Recorded data
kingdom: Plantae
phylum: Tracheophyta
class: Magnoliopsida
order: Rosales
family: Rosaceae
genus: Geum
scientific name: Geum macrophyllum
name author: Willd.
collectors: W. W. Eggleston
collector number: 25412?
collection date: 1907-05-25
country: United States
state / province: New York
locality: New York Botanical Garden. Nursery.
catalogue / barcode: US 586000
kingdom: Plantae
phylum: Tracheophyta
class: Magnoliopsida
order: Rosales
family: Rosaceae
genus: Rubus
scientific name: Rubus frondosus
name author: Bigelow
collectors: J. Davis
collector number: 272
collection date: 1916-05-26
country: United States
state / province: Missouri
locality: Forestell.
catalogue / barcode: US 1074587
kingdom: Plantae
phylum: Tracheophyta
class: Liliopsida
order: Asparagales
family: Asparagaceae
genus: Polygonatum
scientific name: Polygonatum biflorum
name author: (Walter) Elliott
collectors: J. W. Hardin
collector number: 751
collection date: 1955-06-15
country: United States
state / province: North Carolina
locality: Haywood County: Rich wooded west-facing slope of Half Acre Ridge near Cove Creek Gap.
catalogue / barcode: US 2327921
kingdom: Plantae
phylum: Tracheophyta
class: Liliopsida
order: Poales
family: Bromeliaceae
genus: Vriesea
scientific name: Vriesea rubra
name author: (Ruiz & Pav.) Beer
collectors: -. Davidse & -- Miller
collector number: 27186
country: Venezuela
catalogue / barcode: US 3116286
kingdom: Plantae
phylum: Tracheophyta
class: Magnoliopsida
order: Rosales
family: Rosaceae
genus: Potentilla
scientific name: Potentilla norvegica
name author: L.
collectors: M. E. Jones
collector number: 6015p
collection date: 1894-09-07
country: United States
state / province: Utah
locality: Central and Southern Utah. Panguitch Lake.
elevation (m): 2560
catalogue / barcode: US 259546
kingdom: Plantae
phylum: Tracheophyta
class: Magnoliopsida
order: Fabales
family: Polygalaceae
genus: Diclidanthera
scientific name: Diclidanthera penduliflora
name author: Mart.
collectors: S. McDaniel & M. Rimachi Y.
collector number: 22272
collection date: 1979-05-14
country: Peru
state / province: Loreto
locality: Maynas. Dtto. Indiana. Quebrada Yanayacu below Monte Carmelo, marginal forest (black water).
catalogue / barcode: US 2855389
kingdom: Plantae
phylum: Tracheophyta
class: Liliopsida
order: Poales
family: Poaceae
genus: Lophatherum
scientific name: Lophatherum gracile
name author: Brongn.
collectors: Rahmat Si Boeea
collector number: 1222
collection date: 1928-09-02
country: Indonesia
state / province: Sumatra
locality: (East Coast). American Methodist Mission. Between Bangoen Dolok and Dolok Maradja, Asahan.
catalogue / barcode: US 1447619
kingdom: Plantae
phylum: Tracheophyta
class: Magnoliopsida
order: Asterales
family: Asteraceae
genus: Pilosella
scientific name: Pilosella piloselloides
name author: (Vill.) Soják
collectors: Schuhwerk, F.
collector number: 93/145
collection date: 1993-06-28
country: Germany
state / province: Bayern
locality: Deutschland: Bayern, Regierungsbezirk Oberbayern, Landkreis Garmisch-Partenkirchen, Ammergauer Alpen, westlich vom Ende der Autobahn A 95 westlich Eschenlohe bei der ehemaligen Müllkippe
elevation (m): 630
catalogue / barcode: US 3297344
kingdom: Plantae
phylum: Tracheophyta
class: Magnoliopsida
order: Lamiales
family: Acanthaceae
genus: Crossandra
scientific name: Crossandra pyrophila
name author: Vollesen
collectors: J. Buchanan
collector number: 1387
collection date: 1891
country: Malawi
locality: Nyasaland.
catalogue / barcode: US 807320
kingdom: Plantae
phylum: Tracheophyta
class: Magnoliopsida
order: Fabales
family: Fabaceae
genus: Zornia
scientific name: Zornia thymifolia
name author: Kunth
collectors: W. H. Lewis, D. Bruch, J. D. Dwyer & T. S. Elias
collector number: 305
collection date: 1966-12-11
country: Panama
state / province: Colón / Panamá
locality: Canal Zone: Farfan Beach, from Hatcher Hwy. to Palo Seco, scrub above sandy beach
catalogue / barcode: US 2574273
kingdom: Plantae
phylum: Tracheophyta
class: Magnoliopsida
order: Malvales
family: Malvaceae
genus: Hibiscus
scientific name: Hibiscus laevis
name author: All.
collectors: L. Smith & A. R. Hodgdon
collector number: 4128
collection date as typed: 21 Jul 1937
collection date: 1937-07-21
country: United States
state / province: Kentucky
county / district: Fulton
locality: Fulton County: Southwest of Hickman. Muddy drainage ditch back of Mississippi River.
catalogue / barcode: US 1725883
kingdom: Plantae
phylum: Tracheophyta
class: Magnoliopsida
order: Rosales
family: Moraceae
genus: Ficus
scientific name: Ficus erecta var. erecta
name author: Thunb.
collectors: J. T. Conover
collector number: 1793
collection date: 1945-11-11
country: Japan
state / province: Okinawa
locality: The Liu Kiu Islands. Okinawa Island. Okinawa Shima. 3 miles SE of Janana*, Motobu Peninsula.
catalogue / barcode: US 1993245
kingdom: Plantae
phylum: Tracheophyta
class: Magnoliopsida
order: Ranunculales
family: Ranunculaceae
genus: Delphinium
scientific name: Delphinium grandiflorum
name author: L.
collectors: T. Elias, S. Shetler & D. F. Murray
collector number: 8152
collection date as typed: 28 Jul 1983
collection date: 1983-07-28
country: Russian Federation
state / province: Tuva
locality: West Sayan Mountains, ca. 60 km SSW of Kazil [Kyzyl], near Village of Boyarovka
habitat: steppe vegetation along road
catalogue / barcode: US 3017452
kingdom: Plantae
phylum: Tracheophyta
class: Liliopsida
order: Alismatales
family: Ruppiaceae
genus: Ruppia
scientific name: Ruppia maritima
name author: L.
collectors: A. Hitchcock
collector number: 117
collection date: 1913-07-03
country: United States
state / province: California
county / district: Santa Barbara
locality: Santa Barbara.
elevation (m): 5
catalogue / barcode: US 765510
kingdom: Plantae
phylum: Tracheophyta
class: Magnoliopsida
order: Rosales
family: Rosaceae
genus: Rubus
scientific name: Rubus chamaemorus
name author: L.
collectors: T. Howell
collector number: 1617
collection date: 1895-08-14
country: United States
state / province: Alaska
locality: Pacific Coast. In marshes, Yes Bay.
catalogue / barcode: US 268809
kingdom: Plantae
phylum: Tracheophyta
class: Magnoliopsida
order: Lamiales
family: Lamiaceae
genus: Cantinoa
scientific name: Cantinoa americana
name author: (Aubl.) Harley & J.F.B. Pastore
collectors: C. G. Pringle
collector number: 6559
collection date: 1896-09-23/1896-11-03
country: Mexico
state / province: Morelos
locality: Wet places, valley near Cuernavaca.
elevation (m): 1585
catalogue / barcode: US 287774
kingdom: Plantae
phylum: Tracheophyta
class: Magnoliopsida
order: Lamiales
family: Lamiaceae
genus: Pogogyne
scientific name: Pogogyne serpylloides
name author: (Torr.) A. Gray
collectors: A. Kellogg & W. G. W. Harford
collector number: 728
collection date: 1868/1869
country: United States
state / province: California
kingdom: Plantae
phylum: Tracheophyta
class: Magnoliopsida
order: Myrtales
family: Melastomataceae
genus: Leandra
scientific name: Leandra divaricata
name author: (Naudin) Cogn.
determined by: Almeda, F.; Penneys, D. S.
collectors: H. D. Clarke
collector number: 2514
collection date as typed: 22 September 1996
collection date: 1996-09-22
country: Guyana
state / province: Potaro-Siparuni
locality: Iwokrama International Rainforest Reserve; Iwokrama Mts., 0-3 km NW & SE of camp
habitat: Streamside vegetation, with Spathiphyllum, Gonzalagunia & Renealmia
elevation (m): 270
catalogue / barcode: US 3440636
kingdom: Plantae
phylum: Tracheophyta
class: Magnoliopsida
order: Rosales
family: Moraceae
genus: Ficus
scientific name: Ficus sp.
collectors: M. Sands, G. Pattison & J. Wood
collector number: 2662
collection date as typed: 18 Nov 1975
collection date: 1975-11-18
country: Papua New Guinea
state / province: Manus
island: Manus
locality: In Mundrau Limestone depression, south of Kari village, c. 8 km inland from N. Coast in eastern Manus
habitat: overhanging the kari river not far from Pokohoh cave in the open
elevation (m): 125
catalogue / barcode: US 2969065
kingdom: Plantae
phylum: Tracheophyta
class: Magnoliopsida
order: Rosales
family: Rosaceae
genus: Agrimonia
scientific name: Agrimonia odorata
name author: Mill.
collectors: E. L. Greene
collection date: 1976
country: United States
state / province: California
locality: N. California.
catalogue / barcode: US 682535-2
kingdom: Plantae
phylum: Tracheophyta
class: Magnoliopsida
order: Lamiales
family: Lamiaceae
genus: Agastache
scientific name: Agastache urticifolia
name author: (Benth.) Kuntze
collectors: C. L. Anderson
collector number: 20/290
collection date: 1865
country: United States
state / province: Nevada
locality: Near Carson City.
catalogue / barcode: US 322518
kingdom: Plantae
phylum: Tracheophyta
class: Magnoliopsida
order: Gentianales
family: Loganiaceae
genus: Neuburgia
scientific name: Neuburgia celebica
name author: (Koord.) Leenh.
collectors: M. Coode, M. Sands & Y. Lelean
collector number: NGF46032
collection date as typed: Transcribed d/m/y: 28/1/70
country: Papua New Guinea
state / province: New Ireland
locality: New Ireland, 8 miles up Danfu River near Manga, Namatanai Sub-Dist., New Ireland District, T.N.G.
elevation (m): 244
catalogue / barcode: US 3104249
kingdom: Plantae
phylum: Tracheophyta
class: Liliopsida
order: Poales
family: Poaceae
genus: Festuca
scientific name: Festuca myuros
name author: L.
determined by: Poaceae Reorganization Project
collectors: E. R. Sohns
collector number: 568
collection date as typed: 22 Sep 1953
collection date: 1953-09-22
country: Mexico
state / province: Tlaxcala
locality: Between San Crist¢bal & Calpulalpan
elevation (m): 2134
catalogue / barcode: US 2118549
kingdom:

§ EXERCISE: Please copy the lines of the material starting at the line that contains "country: Japan" and ending at the line that contains "collectors: A. Hitchcock", both included, without changing anything.

§ EXERCISE RESPONSE:
country: Japan
state / province: Okinawa
locality: The Liu Kiu Islands. Okinawa Island. Okinawa Shima. 3 miles SE of Janana*, Motobu Peninsula.
catalogue / barcode: US 1993245
kingdom: Plantae
phylum: Tracheophyta
class: Magnoliopsida
order: Ranunculales
family: Ranunculaceae
genus: Delphinium
scientific name: Delphinium grandiflorum
name author: L.
collectors: T. Elias, S. Shetler & D. F. Murray
collector number: 8152
collection date as typed: 28 Jul 1983
collection date: 1983-07-28
country: Russian Federation
state / province: Tuva
locality: West Sayan Mountains, ca. 60 km SSW of Kazil [Kyzyl], near Village of Boyarovka
habitat: steppe vegetation along road
catalogue / barcode: US 3017452
kingdom: Plantae
phylum: Tracheophyta
class: Liliopsida
order: Alismatales
family: Ruppiaceae
genus: Ruppia
scientific name: Ruppia maritima
name author: L.
collectors: A. Hitchcock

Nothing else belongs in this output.